本文抜粋 |

════════════════

80年代と何が違うのか

昔は良かったな~とか懐かしいな~とかではない。
東京新聞の「80年代ノート」というコラムが好きで毎日読んでいる。
かろうじて自分も80年代には音楽業界で仕事をしていた身として感じることはたくさんある。アナログからデジタルへ、レコードからCDへ、CDから配信へ、時間と共に変化に対応できれば余り感じないけど、振り返れば物凄いスピードで変化しているのかもしれない。その度毎に使用できる機材やハードウエアを買い替えなければ仕事にならなかったり、アウトプットが変わる度に新しい契約を更新するわけで、何もないところから音楽を作り出す方法自体は何も変わらないけど、聴いてもらう為にするべきことはいつも変化を求められる。
しかし肝心なのは人の価値観も変化していることだ。
出来上がった歌をレコード会社が社運を懸けてプッシュするにあたり、無償で応援してくれる媒体は珍しい。ただ80年代のヒット曲の背景には無償で動いてくれている人の力を感じる。厳密には一緒にヒットを生み出した達成感や功績は後々の仕事に影響するわけだから無償ではないのかもしれない。しかし現代のように応援するからいくらください、とか番組のエンディングで使用してもいいからいくら払えとかそんなことではなかったはず。1人のアーティストや楽曲をテレビやラジオ、新聞、雑誌が協力し更にはメディア間での連携もヒットに導いていたケースは珍しくなかった。そこにあるのは利益至上や効率至上だけではない人と人の信頼関係が第一だったのではないだろうか。
Covid-19以前から、電話よりもメール、直接会うよりもメールで済ませるやり取りには過度を感じていたが、人と人のやりとりがメールやリモートで益々可能になることが当たり前とは言え、やはり1時間長々とzoomでやり取りするより15分でも直接顔を見合わせて話ができた方が情報量は遥かに多いし「感じあう」力の増幅は比較するに及ばない気がする。
昔、恩師が常に口にしていたのは「ヒットは人から」。この言葉が時代錯誤でない事だけは確かだ。

════════════════

与えられたデータ |
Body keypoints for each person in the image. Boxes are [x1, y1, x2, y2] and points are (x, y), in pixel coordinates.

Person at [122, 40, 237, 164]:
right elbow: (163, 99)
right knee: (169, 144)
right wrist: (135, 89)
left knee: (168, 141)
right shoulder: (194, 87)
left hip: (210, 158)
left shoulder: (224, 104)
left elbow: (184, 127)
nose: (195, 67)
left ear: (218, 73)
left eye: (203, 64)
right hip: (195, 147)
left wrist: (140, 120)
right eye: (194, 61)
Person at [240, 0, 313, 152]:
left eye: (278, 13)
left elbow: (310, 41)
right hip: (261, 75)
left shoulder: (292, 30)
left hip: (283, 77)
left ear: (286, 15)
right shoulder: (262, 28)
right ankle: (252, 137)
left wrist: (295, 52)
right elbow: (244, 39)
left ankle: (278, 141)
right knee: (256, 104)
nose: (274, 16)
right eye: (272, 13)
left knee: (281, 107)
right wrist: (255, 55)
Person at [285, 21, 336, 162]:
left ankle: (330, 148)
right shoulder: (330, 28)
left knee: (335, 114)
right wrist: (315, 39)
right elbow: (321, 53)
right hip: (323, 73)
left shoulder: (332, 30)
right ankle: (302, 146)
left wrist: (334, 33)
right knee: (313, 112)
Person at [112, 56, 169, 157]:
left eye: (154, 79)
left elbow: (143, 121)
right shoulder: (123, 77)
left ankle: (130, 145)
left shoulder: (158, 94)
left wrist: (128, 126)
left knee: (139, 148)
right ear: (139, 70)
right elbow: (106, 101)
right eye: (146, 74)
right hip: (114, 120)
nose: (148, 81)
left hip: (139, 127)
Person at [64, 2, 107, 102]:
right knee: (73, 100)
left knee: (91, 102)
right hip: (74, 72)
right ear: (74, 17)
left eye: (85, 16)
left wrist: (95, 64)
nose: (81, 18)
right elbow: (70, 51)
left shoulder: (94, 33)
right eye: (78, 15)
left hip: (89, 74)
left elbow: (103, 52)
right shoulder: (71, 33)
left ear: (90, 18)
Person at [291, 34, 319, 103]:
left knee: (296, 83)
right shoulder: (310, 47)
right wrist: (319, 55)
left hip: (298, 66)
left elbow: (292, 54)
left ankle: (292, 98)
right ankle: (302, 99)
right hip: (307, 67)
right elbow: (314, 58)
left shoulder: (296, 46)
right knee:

════════════════

やること |
80年代と今の違いを述べた本文について、次の問いに答えよ。
(a) 毎日読んでいると書かれている東京新聞のコラムの名前は何か。
(b) 1時間のzoomでのやり取りと比べて、直接顔を見合わせて話す時間として挙げられているのは何分か。
(c) 恩師が常に口にしていた言葉は何か。

解答 |
(a) 「80年代ノート」
(b) 15分
(c) 「ヒットは人から」